## [WHAT THIS TASK INVOLVES]
According to the passage on dip molding and dip coating, why are labor costs low?

## [EXERCISE TEXT]
Dip coating is a very similar process to dip molding, but it is used to provide a protective layer on the surface of an existing part. Some products and parts may be fully coated, such as plastic coated fences, wire forms or racks, while others are half coated to serve as grips, tool handles or electrical connectors. The purpose of dip molding or dip coating is both decorative and protective. For example, covering the handles of many everyday objects improves the comfort and grip, and can add an element of design to an object. Plastic can be manufactured in many different colors and by using different techniques, texture, hardness and surface appearance of the coatings can all be adjusted aesthetically. However, the more important reason for dip coating is its protective and insulative properties. For example, electrical wires and components such as jumper cables or extension cords are dip coated to provide electrical insulation. Plastic coating also improves a product's noise reducing and vibration dampening properties, adds excellent thermal insulation and eliminates the needs for deburring as it reduces sharp edges on metal parts. Coating around wires and fences improves the corrosion resistance of the products and extends their lifespan, especially when used outdoors.

There are many advantages to dip molding and dip coating and these processes are used commonly in plastics manufacturing. Dip molding is suitable for fast prototyping due to its short lead times and unlike other manufacturing methods, there are minimal setup costs because both the equipment and process are basic. Labor costs are low as the process is almost entirely automated, and as the process is straightforward, there are relatively high turnaround times. The parts being made are highly flexible and malleable and therefore even the most complex parts are able to be stripped easily from the molds. Dip molded products or coatings require little or no secondary processing due to the nature of dipping and removing, and this ensures that there is minimal material wastage during the process. In addition to providing a colorful and attractive finish to various products, plastic coatings provide corrosion resistance, scratch and wear protection and a smooth, tactile grip for safe and easy handling. A range of wall thicknesses are achievable through using controlled temperature, dip speed and time, and the rate at which a piece is removed from the plastisol.

## [EXTRACTED INFORMATION]
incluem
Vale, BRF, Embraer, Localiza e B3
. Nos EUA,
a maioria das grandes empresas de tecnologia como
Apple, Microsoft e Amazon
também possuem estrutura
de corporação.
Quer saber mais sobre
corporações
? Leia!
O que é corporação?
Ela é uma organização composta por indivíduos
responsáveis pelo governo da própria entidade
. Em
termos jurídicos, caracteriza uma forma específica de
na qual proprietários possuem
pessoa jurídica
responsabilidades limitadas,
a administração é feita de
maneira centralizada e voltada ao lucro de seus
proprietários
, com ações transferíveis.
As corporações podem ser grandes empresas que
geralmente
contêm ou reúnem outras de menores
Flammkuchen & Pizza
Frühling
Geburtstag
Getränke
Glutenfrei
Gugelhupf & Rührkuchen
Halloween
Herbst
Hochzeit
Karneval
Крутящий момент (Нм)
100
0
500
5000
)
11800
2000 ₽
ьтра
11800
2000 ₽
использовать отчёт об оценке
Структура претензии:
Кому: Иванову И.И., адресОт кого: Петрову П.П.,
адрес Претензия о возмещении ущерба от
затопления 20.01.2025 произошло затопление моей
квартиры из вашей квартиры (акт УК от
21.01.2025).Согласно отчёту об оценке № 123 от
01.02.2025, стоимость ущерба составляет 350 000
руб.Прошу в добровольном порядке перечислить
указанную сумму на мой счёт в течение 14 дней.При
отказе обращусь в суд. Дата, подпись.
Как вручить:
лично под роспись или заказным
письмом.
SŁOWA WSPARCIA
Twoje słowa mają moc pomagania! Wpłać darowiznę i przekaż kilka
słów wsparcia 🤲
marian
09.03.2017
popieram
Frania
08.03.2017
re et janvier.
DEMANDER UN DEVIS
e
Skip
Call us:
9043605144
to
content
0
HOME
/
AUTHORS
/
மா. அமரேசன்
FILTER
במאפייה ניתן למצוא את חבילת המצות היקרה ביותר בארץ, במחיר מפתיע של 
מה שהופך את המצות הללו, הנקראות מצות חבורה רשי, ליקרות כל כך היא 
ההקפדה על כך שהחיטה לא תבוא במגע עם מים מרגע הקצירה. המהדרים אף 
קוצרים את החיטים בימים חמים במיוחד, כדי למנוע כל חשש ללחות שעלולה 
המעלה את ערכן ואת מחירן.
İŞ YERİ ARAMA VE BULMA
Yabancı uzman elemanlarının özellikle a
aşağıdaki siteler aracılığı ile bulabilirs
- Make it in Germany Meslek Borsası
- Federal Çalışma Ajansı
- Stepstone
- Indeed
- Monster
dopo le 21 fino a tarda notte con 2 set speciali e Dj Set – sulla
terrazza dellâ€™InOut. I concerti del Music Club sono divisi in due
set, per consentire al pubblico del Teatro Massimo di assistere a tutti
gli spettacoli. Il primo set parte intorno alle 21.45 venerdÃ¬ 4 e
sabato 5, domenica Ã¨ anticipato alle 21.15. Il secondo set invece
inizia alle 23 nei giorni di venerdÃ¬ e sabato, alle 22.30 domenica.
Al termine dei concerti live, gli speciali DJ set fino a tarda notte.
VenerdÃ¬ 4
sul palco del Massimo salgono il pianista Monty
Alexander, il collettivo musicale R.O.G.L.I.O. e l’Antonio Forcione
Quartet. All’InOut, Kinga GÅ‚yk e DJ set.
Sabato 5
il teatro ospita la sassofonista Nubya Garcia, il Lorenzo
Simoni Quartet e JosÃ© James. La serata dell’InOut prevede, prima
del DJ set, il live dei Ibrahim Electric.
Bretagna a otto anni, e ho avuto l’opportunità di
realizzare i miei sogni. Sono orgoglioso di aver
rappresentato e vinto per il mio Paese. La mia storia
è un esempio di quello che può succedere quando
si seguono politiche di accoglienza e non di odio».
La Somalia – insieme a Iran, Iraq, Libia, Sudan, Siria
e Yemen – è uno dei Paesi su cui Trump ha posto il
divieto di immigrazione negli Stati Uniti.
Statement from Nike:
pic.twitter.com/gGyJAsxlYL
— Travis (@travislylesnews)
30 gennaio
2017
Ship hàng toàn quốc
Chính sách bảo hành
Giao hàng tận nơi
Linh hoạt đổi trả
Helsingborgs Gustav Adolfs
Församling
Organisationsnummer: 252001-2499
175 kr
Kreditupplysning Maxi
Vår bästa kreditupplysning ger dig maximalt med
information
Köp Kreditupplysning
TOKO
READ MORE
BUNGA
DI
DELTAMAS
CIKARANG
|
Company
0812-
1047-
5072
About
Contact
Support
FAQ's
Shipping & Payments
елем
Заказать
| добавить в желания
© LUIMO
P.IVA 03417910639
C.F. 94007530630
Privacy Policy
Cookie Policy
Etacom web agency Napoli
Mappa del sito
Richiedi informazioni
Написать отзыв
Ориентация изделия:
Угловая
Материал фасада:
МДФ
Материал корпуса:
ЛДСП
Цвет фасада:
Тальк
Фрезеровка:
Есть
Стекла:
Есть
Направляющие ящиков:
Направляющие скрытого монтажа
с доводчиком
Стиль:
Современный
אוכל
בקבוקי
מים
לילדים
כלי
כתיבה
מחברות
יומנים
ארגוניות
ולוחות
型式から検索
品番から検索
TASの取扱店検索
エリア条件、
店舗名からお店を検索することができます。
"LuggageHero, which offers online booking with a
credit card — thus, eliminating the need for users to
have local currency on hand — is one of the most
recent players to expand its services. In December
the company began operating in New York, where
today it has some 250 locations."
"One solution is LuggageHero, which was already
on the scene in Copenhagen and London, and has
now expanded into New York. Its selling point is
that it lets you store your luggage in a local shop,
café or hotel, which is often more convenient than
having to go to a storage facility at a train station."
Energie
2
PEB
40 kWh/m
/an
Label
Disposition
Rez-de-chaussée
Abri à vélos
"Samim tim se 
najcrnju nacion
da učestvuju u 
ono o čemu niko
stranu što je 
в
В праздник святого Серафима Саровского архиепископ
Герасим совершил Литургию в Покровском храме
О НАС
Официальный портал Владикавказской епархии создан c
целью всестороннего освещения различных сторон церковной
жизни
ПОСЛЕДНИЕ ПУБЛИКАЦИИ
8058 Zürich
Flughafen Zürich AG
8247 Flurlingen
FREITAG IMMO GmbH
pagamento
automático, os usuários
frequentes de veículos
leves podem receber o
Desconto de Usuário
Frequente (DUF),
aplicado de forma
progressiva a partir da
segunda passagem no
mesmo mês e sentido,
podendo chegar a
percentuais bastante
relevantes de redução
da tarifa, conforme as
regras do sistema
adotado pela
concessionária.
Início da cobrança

## [RESULT]
The process is almost entirely automated.